(With Daniel Friedman, R. Mark Isaac, and Duncan James) Seven decades ago, Von Neumann and Morgenstern proposed curved utility functions for explaining choice under risk, generalizing a suggestion two centuries earlier by Daniel Bernoulli. That proposal continues to dominate the field, as theorists continue to devise new parameterized curves (e.g., for value from gains and losses, and for cumulative probability) while experimenters devise new protocols to elicit data and report estimates of parameters. From intensive interest and large volume of this literature, it is easy to get the impression of scientific progress.

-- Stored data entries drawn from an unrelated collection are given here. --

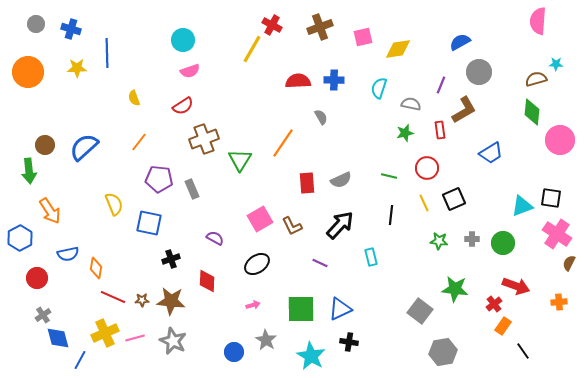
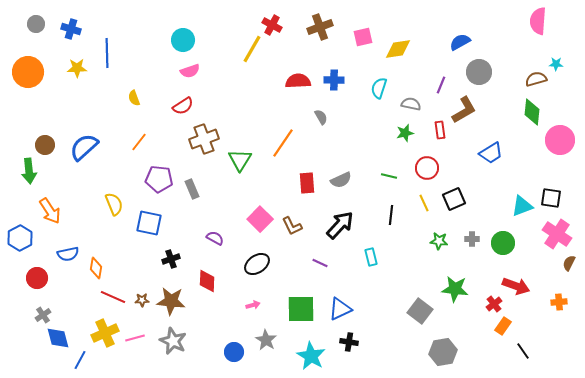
pink square at (260, 219): rotated 15 degrees counterclockwise
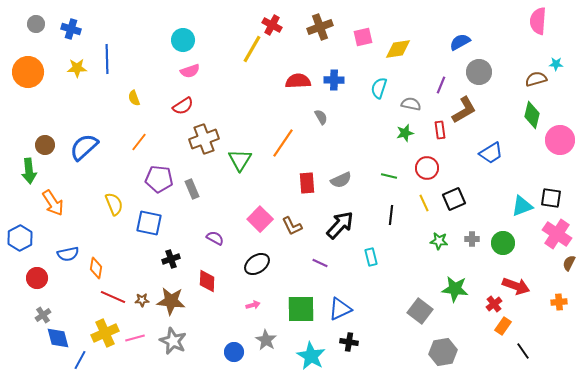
blue line at (107, 53): moved 6 px down
green diamond at (532, 112): moved 3 px down; rotated 8 degrees clockwise
orange arrow at (50, 211): moved 3 px right, 8 px up
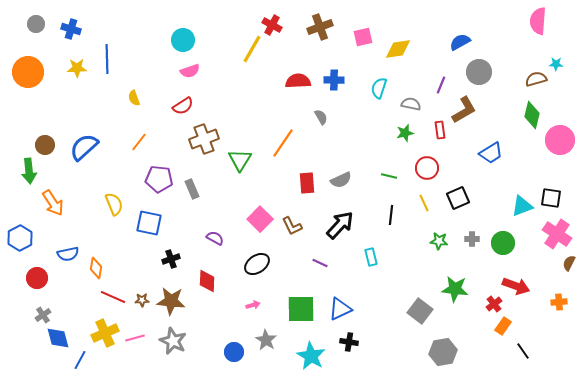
black square at (454, 199): moved 4 px right, 1 px up
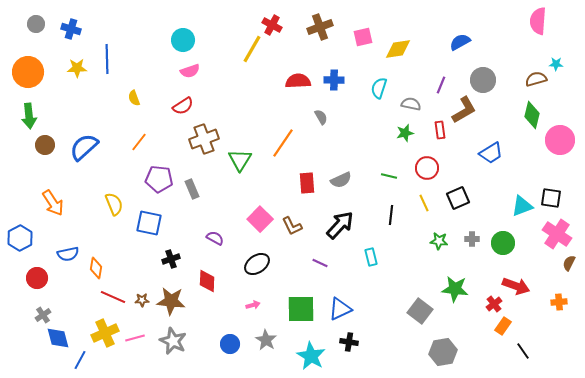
gray circle at (479, 72): moved 4 px right, 8 px down
green arrow at (29, 171): moved 55 px up
blue circle at (234, 352): moved 4 px left, 8 px up
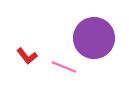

In this book we show that the empirical harvest so far has, in fact, been quite meager. Estimated parameters (e.g., risk-aversion coefficients) exhibit remarkably little stability outside the context in which they are fitted. Their power to predict out-of-sample is in the poor-to-nonexistent range, and we have seen no convincing victories over naïve alternatives. Outside the laboratory, expected utility theory and its generalizations have provided surprisingly little insight into economic phenomena such as securities, real estate or labor markets, insurance, gambling, or business cycles.It is perhaps time to ask whether the failure to find stable replicable results is the result.
Although our main purpose is to raise doubt about the current approach, we do offer some positive suggestions. We reconsider the meaning and measures of risk and of risk aversion; we recommend using simple expected value criterion, while looking for explanatory power in the constraints and the real options that decision makers face; and we note recent work in evolution, learning, and physiology that someday might lead to a better understanding of, and ability to predict, decisions in an uncertain world.